Exercise:
Update the material from the line with "Ďalšie informácie" through its end by changing "Privacy Policy" to "Cookie Policy" and leaving everything else as it is. Leave the pictures out of your answer.

Record excerpts:
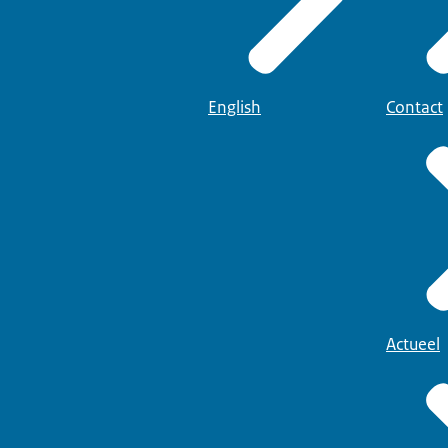
English
Contact
Actueel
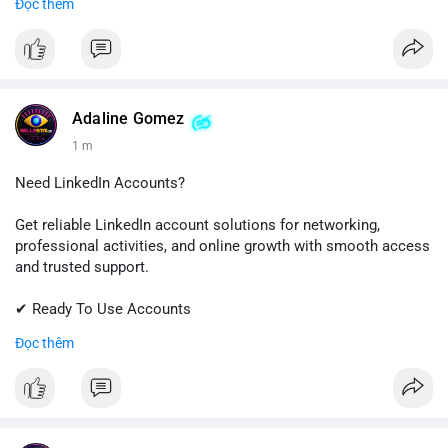
Đọc thêm
✔ Trusted Customer Support
📱 WhatsApp: +1 (681) 549-2683
💬 Telegram: @SellsSMM
#github
#githubaccount
#developers
#techsolutions
Adaline Gomez
#sellssmm
1 m
Need LinkedIn Accounts?
Get reliable LinkedIn account solutions for networking,
professional activities, and online growth with smooth access
and trusted support.
✔ Ready To Use Accounts
✔ Fast & Easy Delivery
Đọc thêm
✔ Professional Customer Support
📱 WhatsApp: +1 (681) 549-2683
💬 Telegram: @SellsSMM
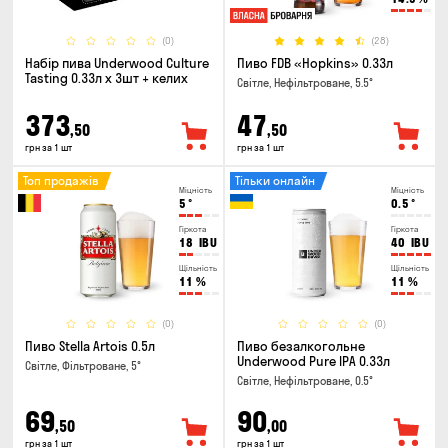
(0)
(28)
Набір пива Underwood Culture
Пиво FDB «Hopkins» 0.33л
Tasting 0.33л x 3шт + келих
Світле, Нефільтроване, 5.5°
373
47
,50
,50
грн за 1 шт
грн за 1 шт
Топ продажів
Тільки онлайн
Міцність
Міцність
5
°
0.5
°
Гіркота
Гіркота
18
IBU
40
IBU
Щільність
Щільність
11
%
11
%
(0)
(0)
Пиво Stella Artois 0.5л
Пиво безалкогольне
Underwood Pure IPA 0.33л
Світле, Фільтроване, 5°
Світле, Нефільтроване, 0.5°
69
90
,50
,00
грн за 1 шт
грн за 1 шт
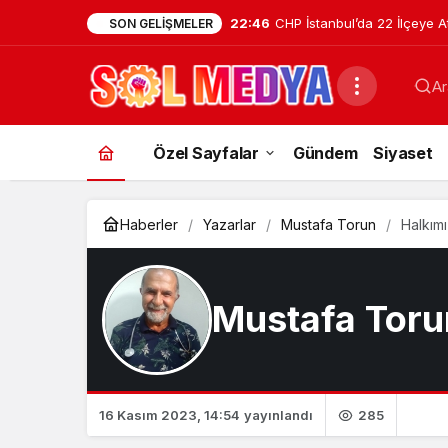
22:46
CHP İstanbul’da 22 İlçeye A
SON GELIŞMELER
Tuzla İlçe Başkanlığı’na Ha
Ar
Uzunyayla Getirildi
Özel Sayfalar
Gündem
Siyaset
Haberler
Yazarlar
Mustafa Torun
Halkımı
Mustafa Toru
285
16 Kasım 2023, 14:54
yayınlandı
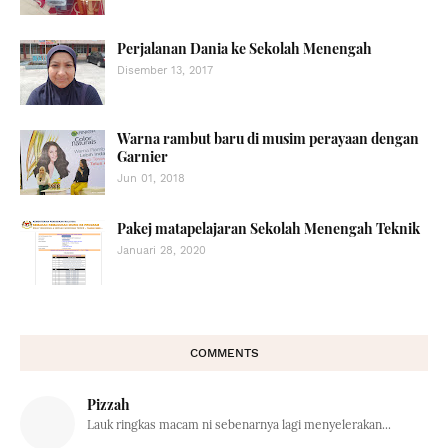
Perjalanan Dania ke Sekolah Menengah
Disember 13, 2017
Warna rambut baru di musim perayaan dengan
Garnier
Jun 01, 2018
Pakej matapelajaran Sekolah Menengah Teknik
Januari 28, 2020
COMMENTS
Pizzah
Lauk ringkas macam ni sebenarnya lagi menyelerakan...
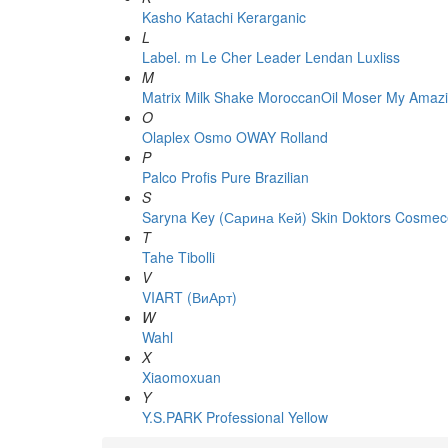
Kasho
Katachi
Kerarganic
L
Label. m
Le Cher
Leader
Lendan
Luxliss
M
Matrix
Milk Shake
MoroccanOil
Moser
My Amazi
O
Olaplex
Osmo
OWAY Rolland
P
Palco
Profis
Pure Brazilian
S
Saryna Key (Сарина Кей)
Skin Doktors Cosmece
T
Tahe
Tibolli
V
VIART (ВиАрт)
W
Wahl
X
Xiaomoxuan
Y
Y.S.PARK Professional
Yellow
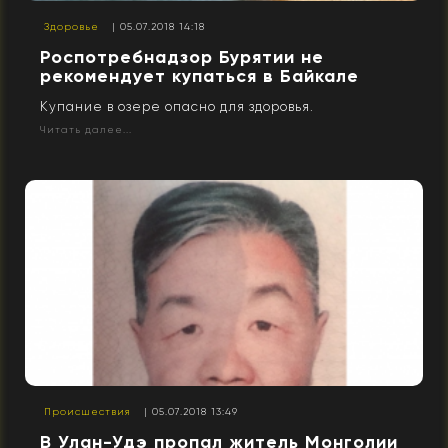
Здоровье
| 05.07.2018 14:18
Роспотребнадзор Бурятии не
рекомендует купаться в Байкале
Купание в озере опасно для здоровья.
Читать далее...
Происшествия
| 05.07.2018 13:49
В Улан-Удэ пропал житель Монголии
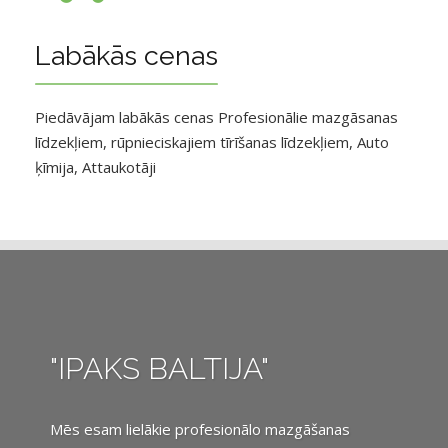
Labākās cenas
Piedāvājam labākās cenas Profesionālie mazgāsanas
līdzekļiem, rūpnieciskajiem tīrīšanas līdzekļiem, Auto
ķīmija, Attaukotāji
"IPAKS BALTIJA"
Mēs esam lielākie profesionālo mazgāšanas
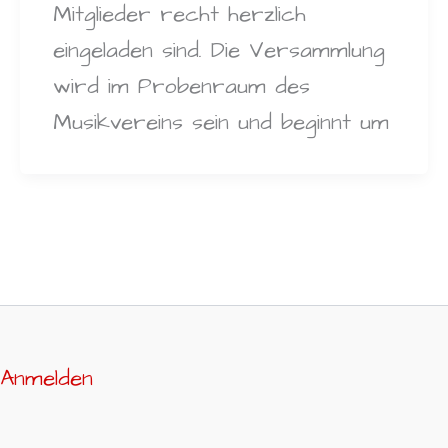
Mitglieder recht herzlich
eingeladen sind. Die Versammlung
wird im Probenraum des
Musikvereins sein und beginnt um
Anmelden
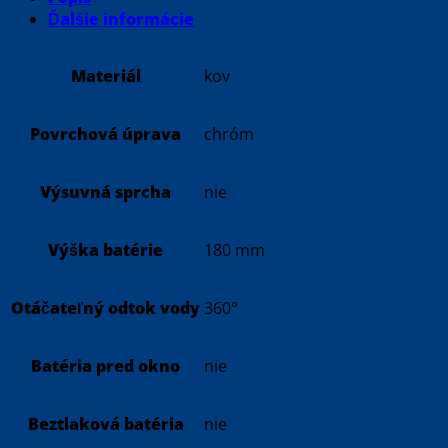
Ďalšie informácie
Materiál
kov
Povrchová úprava
chróm
Výsuvná sprcha
nie
Výška batérie
180 mm
Otáčateľný odtok vody
360°
Batéria pred okno
nie
Beztlaková batéria
nie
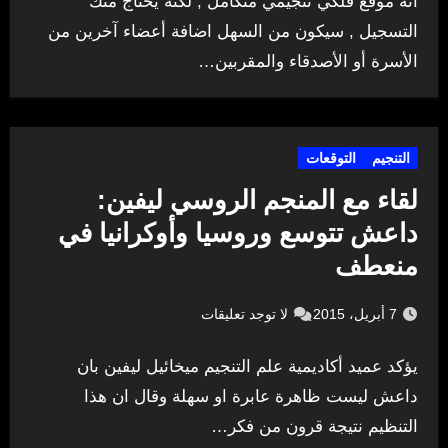
انه موقع فلكي تنجيمي متكامل , لكنه يحتاج منك
التسجيل , سيكون من السهل اضافة أعضاء آخرين من
الأسرة أو الأصدقاء والمقربين…
التنجيم
التوقعات
لقاء مع المنجم الروسي ليفين:
داعش تتوسع وروسيا وأوكرانيا في
منعطف
7 أبريل، 2015
لا توجد تعليقات
يؤكد عميد أكاديمية علم التنجيم ميخائيل ليفين بان
داعش ليست ظاهرة عابرة او سهلة وقال ان هذا
التنظيم نتيجة قرون من فكر…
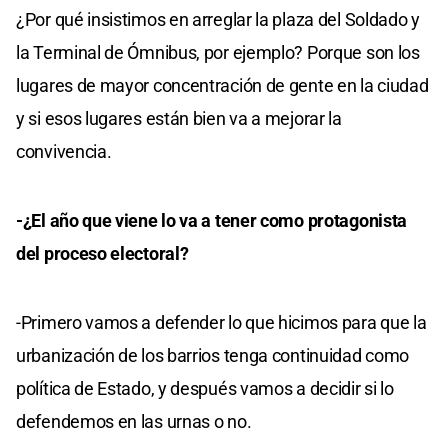
¿Por qué insistimos en arreglar la plaza del Soldado y
la Terminal de Ómnibus, por ejemplo? Porque son los
lugares de mayor concentración de gente en la ciudad
y si esos lugares están bien va a mejorar la
convivencia.
-¿El año que viene lo va a tener como protagonista
del proceso electoral?
-Primero vamos a defender lo que hicimos para que la
urbanización de los barrios tenga continuidad como
política de Estado, y después vamos a decidir si lo
defendemos en las urnas o no.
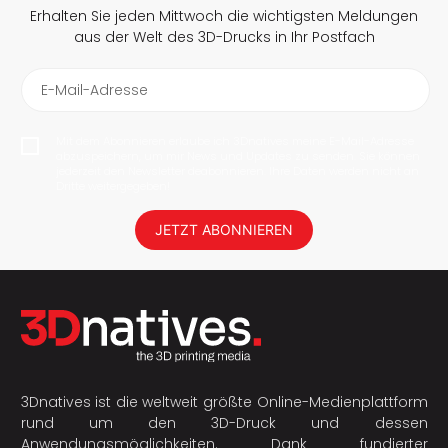
Erhalten Sie jeden Mittwoch die wichtigsten Meldungen
aus der Welt des 3D-Drucks in Ihr Postfach
E-Mail-Adresse
Mit dem Abonnieren erlaube ich 3Dnatives meine E-Mail-Adresse
abzuspeichern, um mir News und Updates zu senden. Sie können
jederzeit den Newsletter deabonnieren. Ihre Daten werden nicht an
Dritte weitergegeben!
JETZT ABONNIEREN
3Dnatives ist die weltweit größte Online-Medienplattform
rund um den 3D-Druck und dessen
Anwendungsmöglichkeiten. Dank fundierter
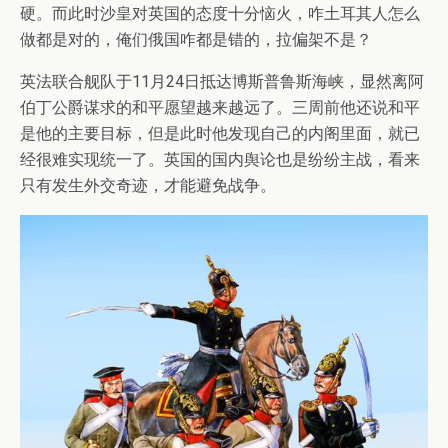
硬。而此时沙皇对英国的态度十分恼火，咋土耳其人怎么
做都是对的，俺们俄国咋都是错的，拉偏架不是？
英法联合舰队于11月24日抵达博斯普鲁斯海峡，显然离阿
伯丁公爵谋求的和平愿望越来越远了。三周前他还说和平
是他的主要目标，但是此时他发现自己的内阁里面，就已
经很难实现统一了。英国的国内舆论也是纷纷主战，看来
只有发生外交奇迹，才能避免战争。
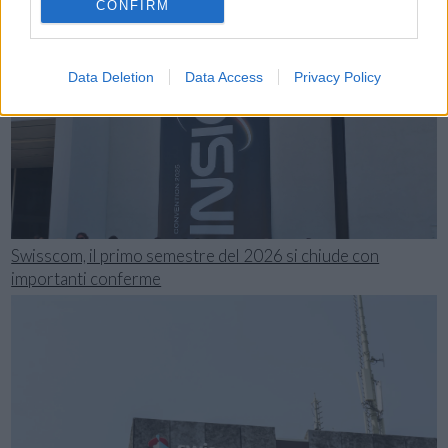
CONFIRM
Data Deletion
Data Access
Privacy Policy
Swisscom, il primo semestre del 2026 si chiude con
importanti conferme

Expected answer:
Ďalšie informácie
Materiál
kov
Povrchová úprava
chróm
Výsuvná sprcha
nie
Výška batérie
180 mm
Otáčateľný odtok vody
360°
Batéria pred okno
nie
Beztlaková batéria
nie
انه موقع فلكي تنجيمي متكامل , لكنه يحتاج منك
التسجيل , سيكون من السهل اضافة أعضاء آخرين من
الأسرة أو الأصدقاء والمقربين…
التنجيم
التوقعات
لقاء مع المنجم الروسي ليفين:
داعش تتوسع وروسيا وأوكرانيا في
منعطف
7 أبريل، 2015
لا توجد تعليقات
يؤكد عميد أكاديمية علم التنجيم ميخائيل ليفين بان
داعش ليست ظاهرة عابرة او سهلة وقال ان هذا
التنظيم نتيجة قرون من فكر…
¿Por qué insistimos en arreglar la plaza del Soldado y
la Terminal de Ómnibus, por ejemplo? Porque son los
lugares de mayor concentración de gente en la ciudad
y si esos lugares están bien va a mejorar la
convivencia.
-¿El año que viene lo va a tener como protagonista
del proceso electoral?
-Primero vamos a defender lo que hicimos para que la
urbanización de los barrios tenga continuidad como
política de Estado, y después vamos a decidir si lo
defendemos en las urnas o no.
Erhalten Sie jeden Mittwoch die wichtigsten Meldungen
aus der Welt des 3D-Drucks in Ihr Postfach
E-Mail-Adresse
Mit dem Abonnieren erlaube ich 3Dnatives meine E-Mail-Adresse
abzuspeichern, um mir News und Updates zu senden. Sie können
jederzeit den Newsletter deabonnieren. Ihre Daten werden nicht an
Dritte weitergegeben!
JETZT ABONNIEREN
3Dnatives ist die weltweit größte Online-Medienplattform
rund um den 3D-Druck und dessen
Anwendungsmöglichkeiten. Dank fundierter
硬。而此时沙皇对英国的态度十分恼火，咋土耳其人怎么
做都是对的，俺们俄国咋都是错的，拉偏架不是？
英法联合舰队于11月24日抵达博斯普鲁斯海峡，显然离阿
伯丁公爵谋求的和平愿望越来越远了。三周前他还说和平
是他的主要目标，但是此时他发现自己的内阁里面，就已
经很难实现统一了。英国的国内舆论也是纷纷主战，看来
只有发生外交奇迹，才能避免战争。
CONFIRM
Data Deletion
Data Access
Cookie Policy
Swisscom, il primo semestre del 2026 si chiude con
importanti conferme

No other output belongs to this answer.